TRECHO DO TEXTO —
Em suma, a condição mesmo do intelectual, no contexto dos países ocidentais, ou seja, o seu papel na sociedade, derivando de conjunturas históricas precisas, evolui de acordo com as próprias mutações intelectuais e políticas. Desse modo, cada época parece fornecer um modelo específico de intelectual.

Fruto de uma realidade sócio-cultural específica, o intelectual, no sentido amplo do termo, encontra-se intimamente ligado a seu contexto histórico. Somente a particularidade desse contexto poderá revelar a singularidade desse intelectual. Para melhor apreendê-lo, torna-se, então, necessário mapear suas origens. Nos limites desse pequeno texto, apenas algumas questões podem ser colocadas. Como ele emerge em uma dada sociedade? Como ele pode ser entendido e definido? Trata-se de uma simples categoria sócio-profissional, pressupondo uma atividade intelectual ou de um simples grupo social (a elite erudita)? No estudo do caso brasileiro, o substantivo intelectual teria mais o valor de um conceito do que de um comportamento? A quem essa categoria se aplicaria?

DADOS —
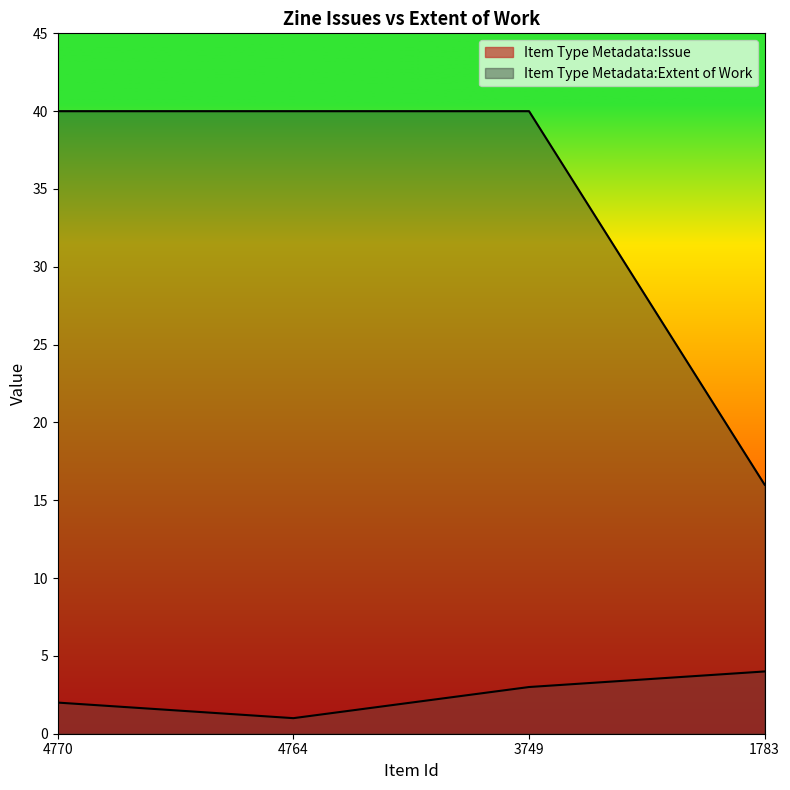

How many data points in Item Type Metadata:Extent of Work are less than 40?

1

ENUNCIADO —
Dê continuidade ao texto sobre o papel do intelectual a partir da última frase apresentada.

RESPOSTA —
Se na Europa Ocidental, o termo intelectual, tradicionalmente, designa uma larga fração de pensadores, constituída por pesquisadores, professores universitários, escritores, cineastas, etc., que exerce uma atividade criativa nas ciências e nas artes, nos Estados Unidos, esse termo se aplica, em geral, ao chamado mundo “acadêmico”, ou seja, àquele pesquisador e/ou professor universitário, responsável pela produção e transmissão do conhecimento. No Brasil, o termo parece hesitar entre esses dois modelos.

Sem tradição de engajamento, o intelectual brasileiro, que, aparentemente não reivindica uma função ética (de consciência moral) parece aproximar-se do modelo americano. Em geral, a produção de idéias e a transmissão do conhecimento são tidas como condições “sine qua non” para considerar como pertencentes à categoria de intelectual, os escritores, os acadêmicos e os cientistas.

No entanto, como afirma Umberto Eco, “o intelectual tem de ser a consciência crítica do grupo. Ele existe para incomodar”.[5] A esse propósito, algumas questões merecem ser levantadas. A primeira: os intelectuais brasileiros representariam, verdadeiramente, a consciência crítica de um grupo? A segunda: o pensamento crítico não deveria constituir o primeiro atributo para que acadêmicos, escritores e cientistas fossem designados intelectuais?

Sem dúvida, esses breves questionamentos remetem aos tradicionais debates que, desde o início do século XX, instigaram os intelectuais a enfocar sua relação com o poder.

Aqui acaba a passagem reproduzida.